The Ig Nobel prizes are awarded annually at a ceremony
described as "the Nobels' madcap cousin" by In-Sung Yoo in
the October 7 2002 USA Today. At least two of the
prizes rewarded work with a mathematical component:
"Arnd Leike of the University of Munich ... won in physics for his
work demonstrating how beer froth obeys the mathematical Law of
Exponential Decay" (available
online), while "the economics award went to the executives
and auditors of 28 companies, including Enron, Adelphia, WorldCom and
Qwest Communications, for 'adapting the mathematical concept of imaginary
numbers for use in the business world.'" And then there was the prize
in Mathematics, ignored by USA Today but picked up by the
Christian Science Monitor ("Three cheers, and a few jeers, for
weird science" by Marius Hentea and Nathan Welton, October 15, 2002):
Mathematics: "Estimation of the Total Surface Area in Indian Elephants,"
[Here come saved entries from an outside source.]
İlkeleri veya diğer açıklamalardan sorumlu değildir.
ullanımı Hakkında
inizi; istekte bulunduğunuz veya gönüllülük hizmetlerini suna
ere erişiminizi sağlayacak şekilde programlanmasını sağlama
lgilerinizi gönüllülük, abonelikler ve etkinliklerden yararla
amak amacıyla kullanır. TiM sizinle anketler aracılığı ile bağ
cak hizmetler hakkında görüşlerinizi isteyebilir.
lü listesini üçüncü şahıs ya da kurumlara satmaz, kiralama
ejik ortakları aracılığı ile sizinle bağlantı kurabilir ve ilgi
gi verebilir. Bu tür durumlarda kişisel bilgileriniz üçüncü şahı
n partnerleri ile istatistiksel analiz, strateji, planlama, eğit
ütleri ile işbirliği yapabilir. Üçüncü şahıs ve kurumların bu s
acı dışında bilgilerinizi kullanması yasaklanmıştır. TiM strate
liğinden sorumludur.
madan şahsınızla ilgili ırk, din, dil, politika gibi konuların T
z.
K.P. Sreekumar and G. Nirmalan. The prizes are given partly in jest and
partly to remind the public that science can actually be fun.
The CSM quotes Charles Paxton (St. Andrews) who won this
year's biology prize for work on courtship behaviour of ostriches
towards humans.
"I'm very keen on the popularization of science," Paxton said,
"no matter what the personal embarrassment." (articles available
online:USA Today
CSM.)
The next big thing.
The
Chronicle of Higher Education (September 30, 2002; Section B,
page 4) invited experts in Geography, Math,
Information Technologies and Criticism to tell us
"What will be the next big thing?" in their fields.
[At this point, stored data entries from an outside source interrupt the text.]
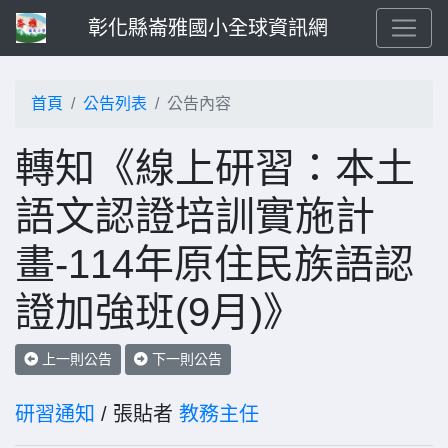
彰化縣崙雅國小全球資訊網
首頁
公告列表
公告內容
轉知《線上研習：本土
語文認證培訓實施計
畫-114年原住民族語認
證加強班(9月)》
上一則公告
下一則公告
研習通知
/ 張貼者
教務主任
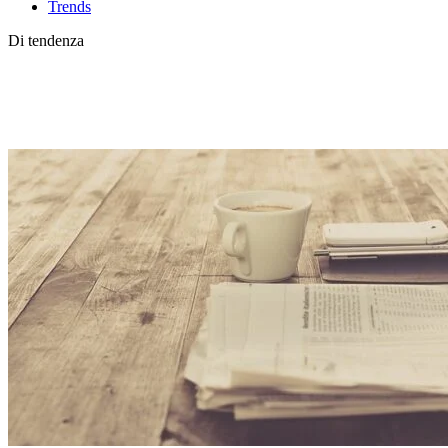
Trends
Di tendenza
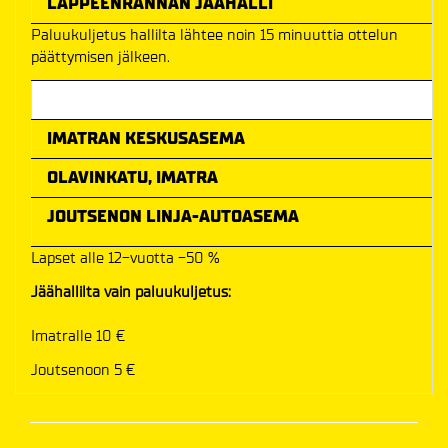
LAPPEENRANNAN JÄÄHALLI
Paluukuljetus hallilta lähtee noin 15 minuuttia ottelun
päättymisen jälkeen.
Meno-paluu hinta
IMATRAN KESKUSASEMA
OLAVINKATU, IMATRA
JOUTSENON LINJA-AUTOASEMA
Lapset alle 12-vuotta -50 %
Jäähallilta vain paluukuljetus:
Imatralle 10 €
Joutsenoon 5 €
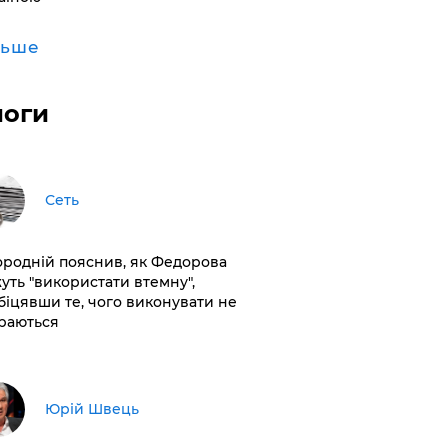
льше
логи
Сеть
ородній пояснив, як Федорова
уть "використати втемну",
біцявши те, чого виконувати не
раються
Юрій Швець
The mathematics respondent was John Ewing of the AMS. "The next
big thing in mathematics? Biology. ... The mathematics involved in
studying the genome and the
folding of proteins is deep, elegant, and beautiful ...
a spectacular new area of research that
is certain to grow enormously in the next 10 years." Ewing goes
on: "During the coming decades, scientists and mathematicians will
come to see the false distinctions between pure and applied
mathematics. ... More and more, mathematicians will see their subject as
underlying all science and social science -- not as a humble
servant but as an essential companion."
Bust to boom at Rochester.
That's how Mark Clayton of the Christian Science Monitor
(August 13 2002) describes the University of Rochester Math
Department's fight back from the brink of losing its
graduate program. How did they do it? They sold their undergraduates
on mathematics to the point where they now have more than 5%
of the majors. But the good news for Rochester points up the bleak
picture nation-wide. " ... bachelor's degrees granted in mathematics
fell 19 percent between 1990 and 2000, even though overall
undergraduate enrollment rose 9 percent." Clayton examines
various explanations for this phenomenon. Poor preparation of
students in high school? Math's reputation as nerdy or too
demanding?
He describes NSF efforts over the last decade to remedy
the problem by supporting research in math education and by
providing scholarships for undergraduate summer research. At the end
of the article Clayton comes back to Rochester. What was
their secret? Part of it seems to have been "the inscrutable
P-factor - the strange power of free pizza over the undergraduate."